The determinants of overweight and obesity among 10- to 15-year-old schoolchildren in the North West Province, South Africa - the THUSA BANA (Transition and Health during Urbanisation of South Africans; BANA, children) study

R Kruger, H S Kruger, U E Macintyre
Public Health Nutrition 2006, 9 (3): 351-8

AIM: To investigate the determinants of overweight and obesity among 10- to 15-year-old schoolchildren in a population in the transitional phase in the North West Province of South Africa.

METHODS: A cross-sectional survey was used to investigate weight status (anthropometric indicators) and determinants of overweight/obesity including dietary intake, physical activity and socio-economic status. A single, random sample (n=1257), stratified for gender, type of school and ethnic group, was used. Data were collected on demographics, family circumstances, habitual physical activity, dietary intake and anthropometry to evaluate weight status and body fat content. One-way analysis of variance, the generalised linear models procedure of SAS and the Tukey post hoc honest significant difference test were used to analyse the data.

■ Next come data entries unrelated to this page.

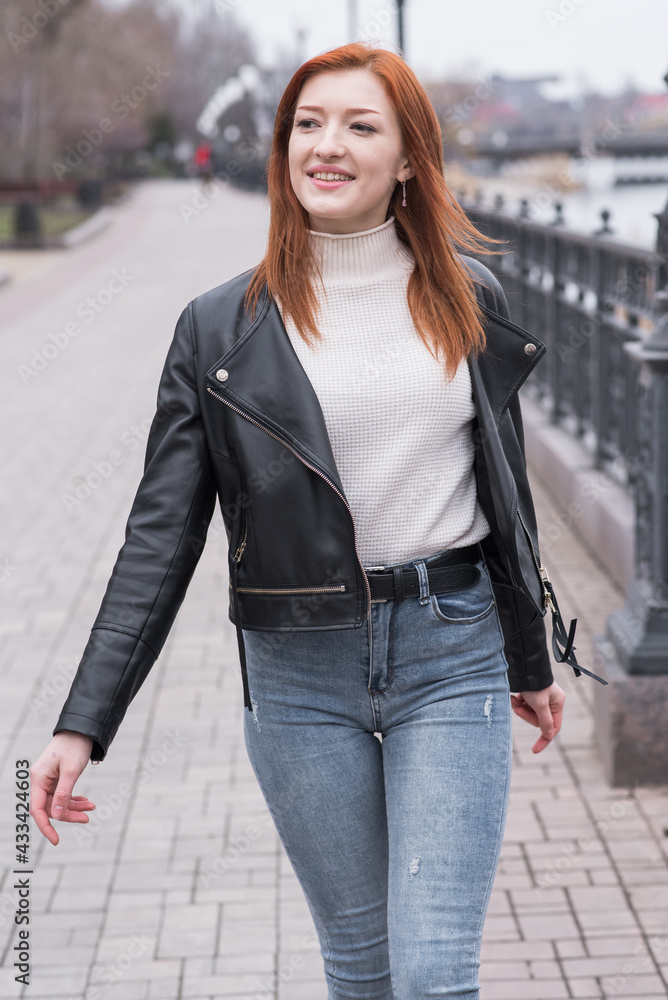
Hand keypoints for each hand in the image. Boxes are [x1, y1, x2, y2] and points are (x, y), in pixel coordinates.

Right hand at [30, 731, 96, 845]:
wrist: (81, 729)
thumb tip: (57, 816)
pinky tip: (86, 802)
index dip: (46, 826)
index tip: (56, 840)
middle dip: (68, 814)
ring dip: (74, 807)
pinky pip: (63, 794)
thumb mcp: (71, 771)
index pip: (38, 809)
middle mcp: (41, 780)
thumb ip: (63, 794)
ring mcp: (49, 779)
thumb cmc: (75, 746)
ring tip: (90, 809)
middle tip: (86, 819)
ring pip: (59, 801)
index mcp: (39, 778)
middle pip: (50, 807)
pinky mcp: (58, 777)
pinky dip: (74, 799)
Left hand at [511, 682, 564, 753]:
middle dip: (526, 715)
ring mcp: (540, 698)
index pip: (553, 727)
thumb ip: (544, 721)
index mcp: (557, 703)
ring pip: (529, 713)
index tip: (535, 750)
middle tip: (518, 708)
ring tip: (514, 700)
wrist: (522, 666)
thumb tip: (549, 735)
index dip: (544, 739)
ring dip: (520, 708)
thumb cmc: (534, 683)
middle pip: (538, 720)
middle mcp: (550, 701)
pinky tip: (513, 697)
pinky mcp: (530, 694)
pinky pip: (524, 705)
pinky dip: (518, 702)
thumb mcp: (540, 704)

RESULTS: Few children were overweight or obese (7.8%) according to International Obesity Task Force (IOTF) standards (body mass index (BMI)-for-age). These standards were compared with other accepted standard values. Both Cole's IOTF/BMI-for-age standard and the sum of skinfold thicknesses standard classified normal-weight status similarly at a level of 92% (P<0.01) and were found to be useful in determining overweight/obesity. The prevalence rate was higher in females and white children, and was more apparent in urban areas, smaller households and children of parents with low- or high-income occupations. Boys and pre-menarcheal girls had mean body fat percentage in the normal/optimal range, whereas that of post-menarcheal girls was moderately high. Few variables showed a significant association with high body fat percentage: in boys, only the number of members in the household and physical activity levels over the weekend; in girls, only age. The overweight/obese boys mostly lived in smaller households, and the overweight/obese post-menarcheal girls were most inactive on both weekdays and weekends, and more overweight with increasing age.

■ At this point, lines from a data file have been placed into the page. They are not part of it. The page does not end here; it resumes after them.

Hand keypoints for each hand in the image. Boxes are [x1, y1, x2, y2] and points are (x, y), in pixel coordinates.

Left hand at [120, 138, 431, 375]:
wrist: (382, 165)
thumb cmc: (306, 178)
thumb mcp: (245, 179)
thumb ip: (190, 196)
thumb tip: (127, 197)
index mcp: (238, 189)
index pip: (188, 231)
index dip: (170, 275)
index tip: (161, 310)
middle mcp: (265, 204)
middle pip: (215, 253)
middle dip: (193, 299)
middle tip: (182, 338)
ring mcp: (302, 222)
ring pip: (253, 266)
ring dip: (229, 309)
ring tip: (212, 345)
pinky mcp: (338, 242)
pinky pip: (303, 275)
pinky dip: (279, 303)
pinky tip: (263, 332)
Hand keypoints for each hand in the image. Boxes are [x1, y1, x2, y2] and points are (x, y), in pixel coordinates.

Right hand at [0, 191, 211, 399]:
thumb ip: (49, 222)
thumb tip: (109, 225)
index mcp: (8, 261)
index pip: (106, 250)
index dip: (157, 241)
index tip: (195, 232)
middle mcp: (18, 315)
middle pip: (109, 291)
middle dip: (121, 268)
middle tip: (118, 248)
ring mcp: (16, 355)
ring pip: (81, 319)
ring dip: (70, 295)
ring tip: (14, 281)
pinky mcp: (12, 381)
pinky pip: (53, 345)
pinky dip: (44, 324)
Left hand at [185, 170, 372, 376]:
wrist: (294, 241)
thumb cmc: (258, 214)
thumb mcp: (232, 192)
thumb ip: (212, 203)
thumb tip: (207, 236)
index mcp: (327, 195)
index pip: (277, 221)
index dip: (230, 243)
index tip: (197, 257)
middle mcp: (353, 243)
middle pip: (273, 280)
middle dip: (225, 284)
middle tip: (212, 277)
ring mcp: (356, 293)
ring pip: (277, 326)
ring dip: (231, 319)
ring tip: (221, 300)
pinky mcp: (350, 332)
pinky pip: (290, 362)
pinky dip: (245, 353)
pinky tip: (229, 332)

CONCLUSION: Smaller households, inactivity and increasing age for girls were found to be determinants that influence the development of overweight/obesity, while female gender and age post-menarche were identified as determinants of higher body fat content. For overweight/obesity prevention, the focus should be on pre-menarcheal girls, aged 10-13 years, using these determinants to identify overweight/obesity risk. Preventive programmes should aim to increase the physical activity of children to improve their current and future weight status.